“Wise and strong,” repeated Mr Greenleaf, smiling, but his face grew grave in a minute again. Mr Elliott made a movement to join them, and Graeme thought of her neglected tea-kettle, and hastened away.

“Never mind,” she whispered, “it will all end well. Things always do when people do right.”

Mr Greenleaf might have some doubt as to the truth of this comforting declaration in all cases, but he could have none as to the interest and good wishes of his little friend, so he only smiled in reply. Not that he had really many serious doubts as to its ending well. He had more than once that very afternoon grieved Celestia by saying that she did not care for him; but, if he had ever had any serious trouble on the subject, they vanished when the first touch of anger and disappointment had worn away, giving him time to acknowledge and rejoice over the “strength and wisdom” so unhesitatingly ascribed by Graeme to her friend. So that it was not at all in a desponding spirit that he turned to reply, when the minister addressed him.

They had scarcely settled down to one of their long, quiet talks, when they were summoned to tea by Graeme, and before tea was over, Janet and the bairns came home. The boys had found their way up the hill when school was over, and they all came home together in Mr Snow’s sleigh. To escape from the noise and confusion which they brought with them, Mr Greenleaf and the minister went into the study again.

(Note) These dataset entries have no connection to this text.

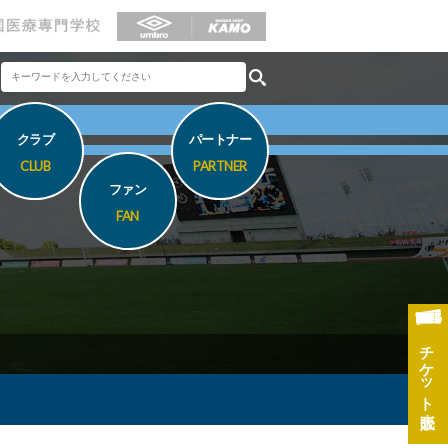
クラブ
パートナー
CLUB
PARTNER
ファン
FAN
チケット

During the silence that succeeded their entrance, there came into Mr Greenleaf’s mind a thought that had been often there before. It was a source of wonder to him that a man of Mr Elliott’s intellectual power and culture should content himself in so quiet a place as Merleville, and to-night he ventured to give expression to his thoughts. Mr Elliott smiled.

“I don’t see that my being content to settle down here for life, is any more wonderful than that you should have done so. Indeed, I should say, far less wonderful. You are young and have the world before you.”

“But my case is quite different. I settle here to get a living, and I mean to get a good one too, and besides,” added he, laughing, “Merleville is as good a place as any other to go to Congress from; there is no American but may have that before him you know.”

“As for the living, I can get here such as will content me. For the rest, the souls in this quiet place are as precious as elsewhere. I am thankful for my field of labour.”

Mr Greenleaf had heard such words before, and he had taken them “for what they were worth,” as a correct thing for a minister to say. But the quiet earnestness and simplicity of Mr Elliott’s manner struck him as being not just a matter of course.

“He is in earnest about it, and does not need to use many words to prove it. There must be something in it.” He did not answer him, however.